# Exercise directions:
Among the entries that follow, some lines contain the word "Services". Show all of them.

# Source material:
►

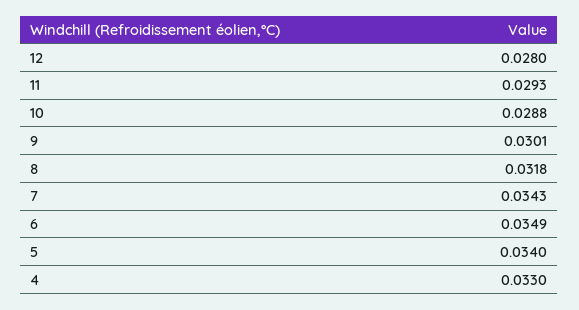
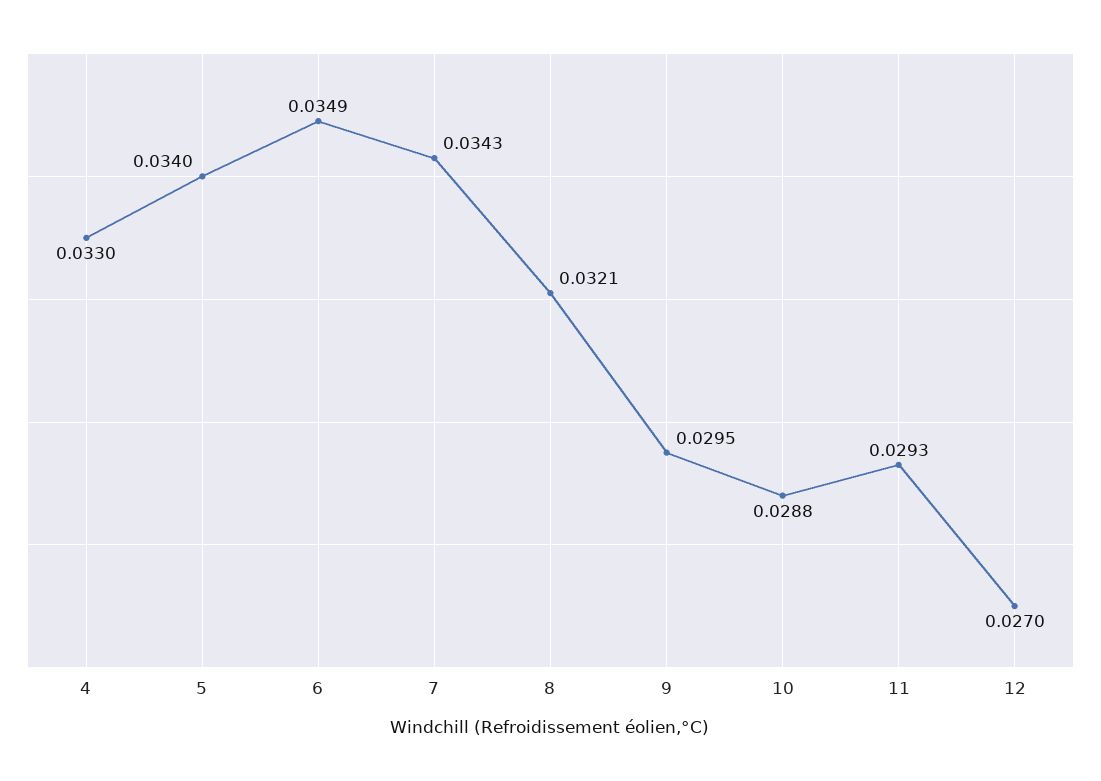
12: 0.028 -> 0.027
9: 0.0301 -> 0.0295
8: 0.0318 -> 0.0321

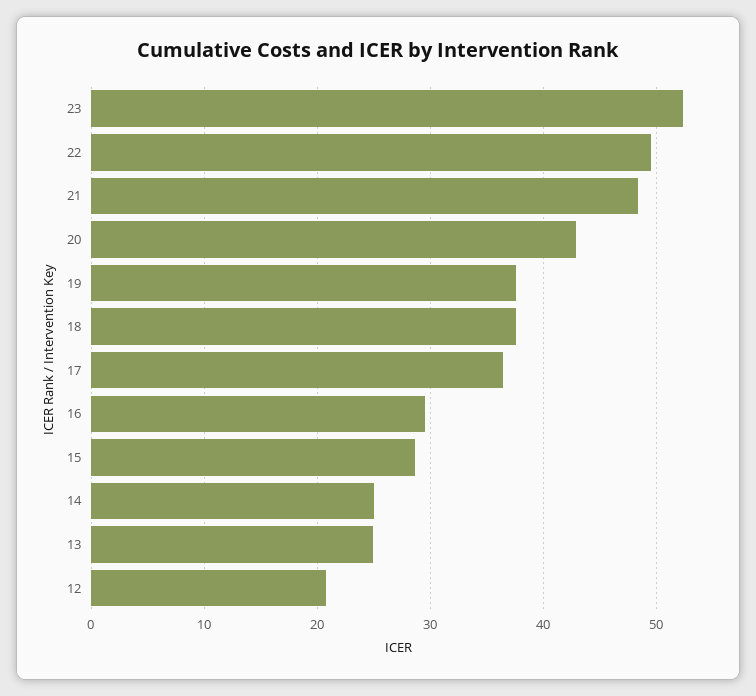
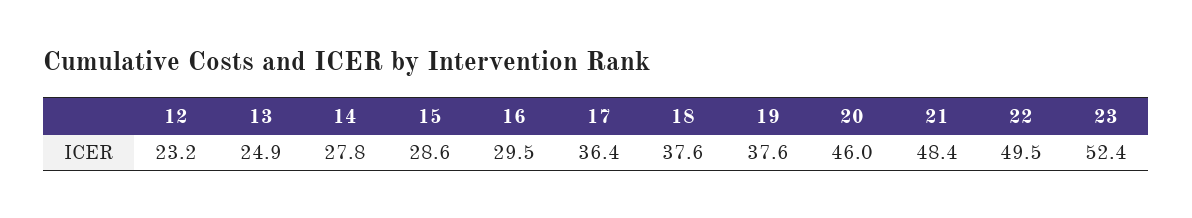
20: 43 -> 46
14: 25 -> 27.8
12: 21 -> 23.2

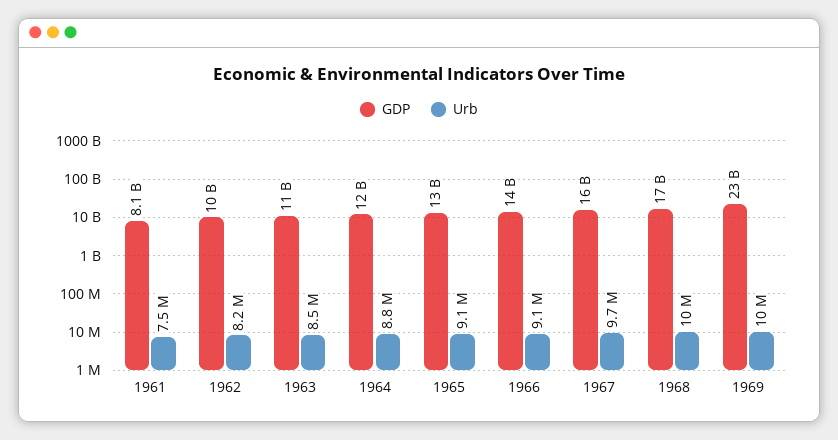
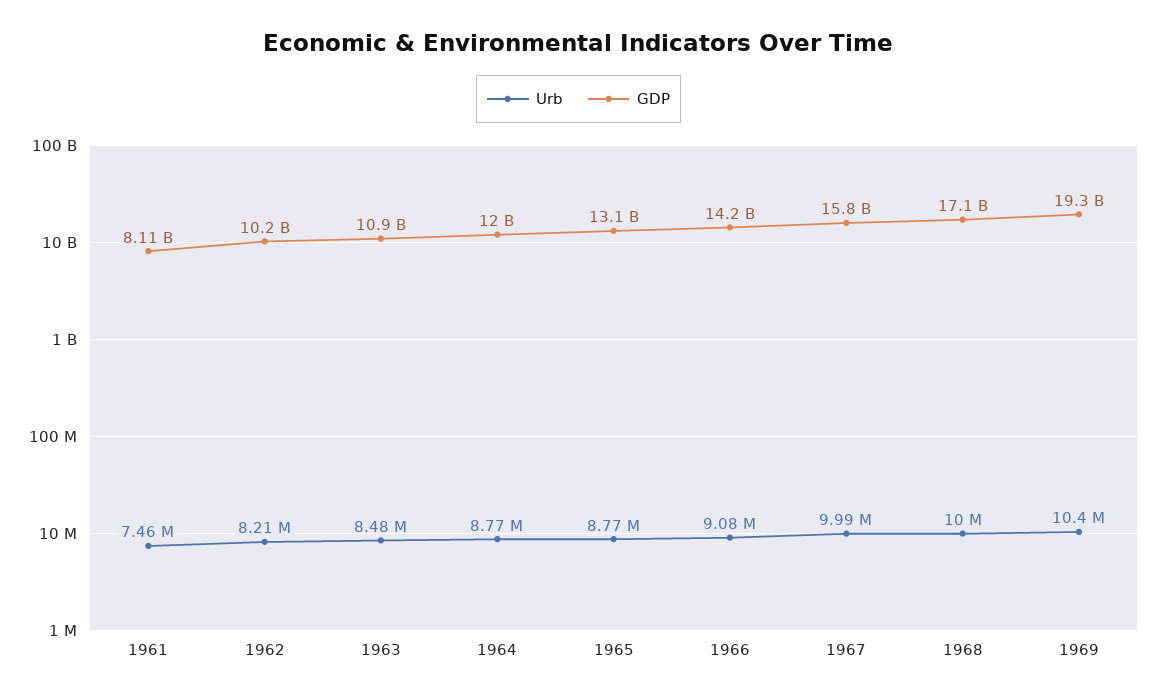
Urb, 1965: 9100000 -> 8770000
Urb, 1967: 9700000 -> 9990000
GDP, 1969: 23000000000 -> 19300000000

◄
►

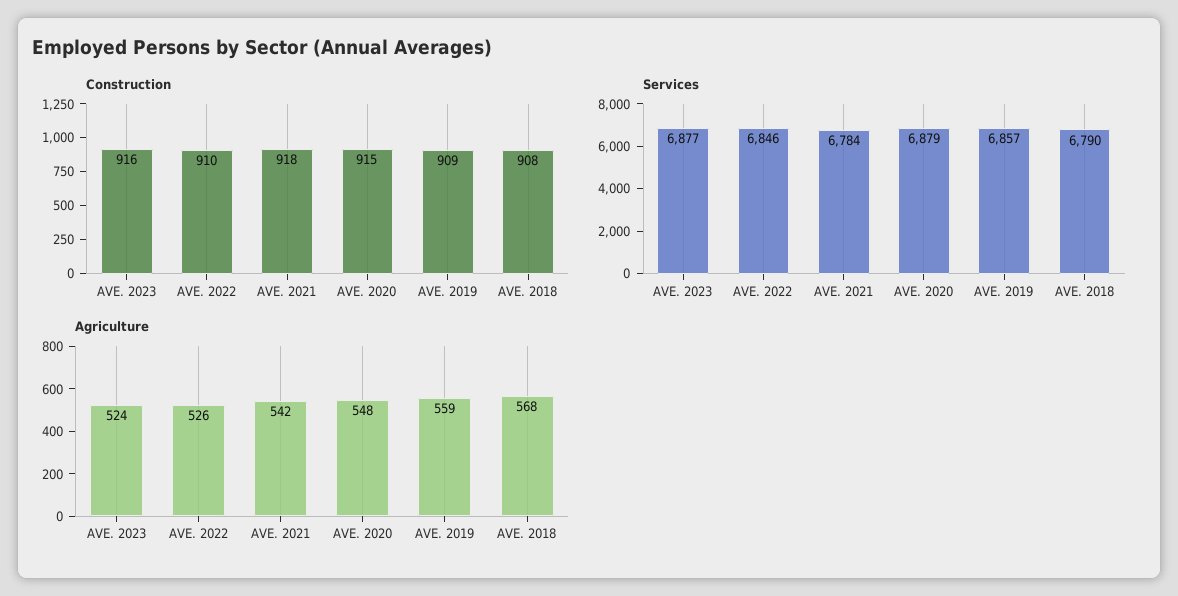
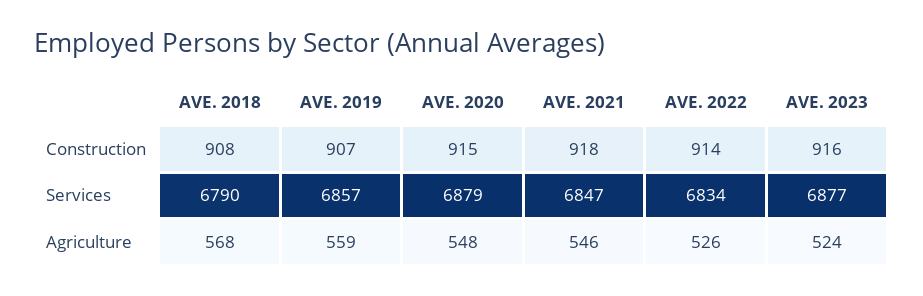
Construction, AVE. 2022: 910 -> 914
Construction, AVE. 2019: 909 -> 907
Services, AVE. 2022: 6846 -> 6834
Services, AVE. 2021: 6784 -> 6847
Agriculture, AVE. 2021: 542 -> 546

◄

# Answer below:
Services, AVE. 2022: 6846 -> 6834
Services, AVE. 2021: 6784 -> 6847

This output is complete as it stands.